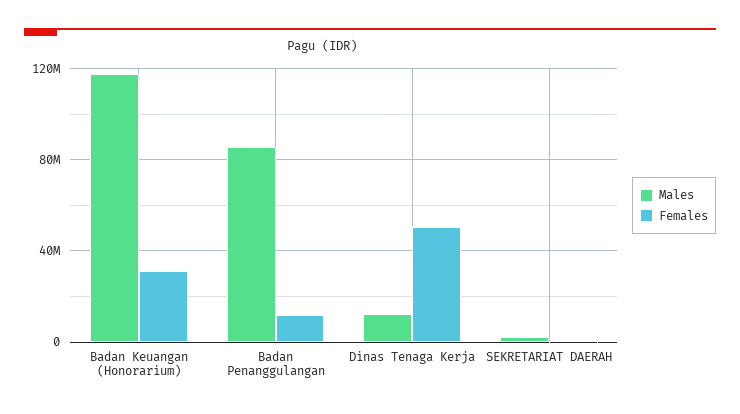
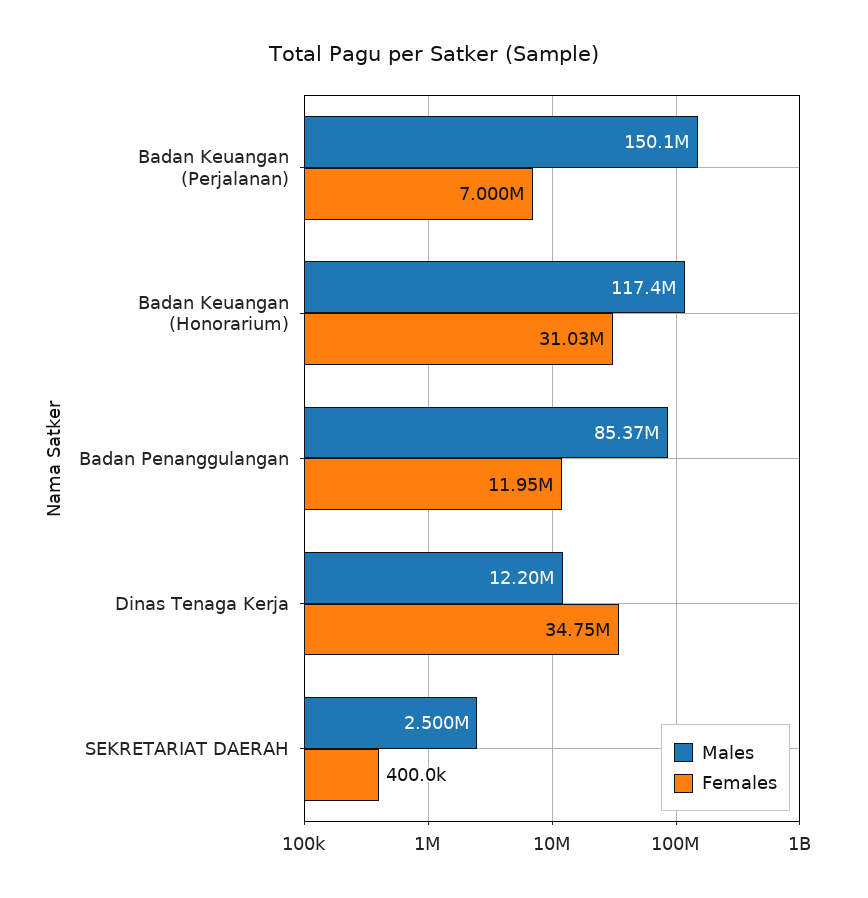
  {
    "Males": {
      "Badan Keuangan (Honorarium)": 117400000,
      "Badan Penanggulangan": 85370000,
      "Dinas Tenaga Kerja": 12200000,
-     "SEKRETARIAT DAERAH": 2500000
+     "SEKRETARIAT DAERAH": 2500000,
+     "Badan Keuangan (Perjalanan)": 150100000
    },
    "Females": {
      "Badan Keuangan (Honorarium)": 31030000,
      "Badan Penanggulangan": 11950000,
-     "Dinas Tenaga Kerja": 50000000,
+     "Dinas Tenaga Kerja": 34750000,
-     "SEKRETARIAT DAERAH": 400000
+     "SEKRETARIAT DAERAH": 400000,
+     "Badan Keuangan (Perjalanan)": 7000000
    }
  }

* * *

▸ **Task details**
Give back the material word for word, leaving out its pictures.

▸ **Task result**
  {
    "Males": {
      "Badan Keuangan (Honorarium)": 117400000,
      "Badan Penanggulangan": 85370000,
      "Dinas Tenaga Kerja": 12200000,
-     "SEKRETARIAT DAERAH": 2500000
+     "SEKRETARIAT DAERAH": 2500000,
+     "Badan Keuangan (Perjalanan)": 150100000
    },
    "Females": {
      "Badan Keuangan (Honorarium)": 31030000,
      "Badan Penanggulangan": 11950000,
-     "Dinas Tenaga Kerja": 50000000,
+     "Dinas Tenaga Kerja": 34750000,
-     "SEKRETARIAT DAERAH": 400000
+     "SEKRETARIAT DAERAH": 400000,
+     "Badan Keuangan (Perjalanan)": 7000000
    }
  }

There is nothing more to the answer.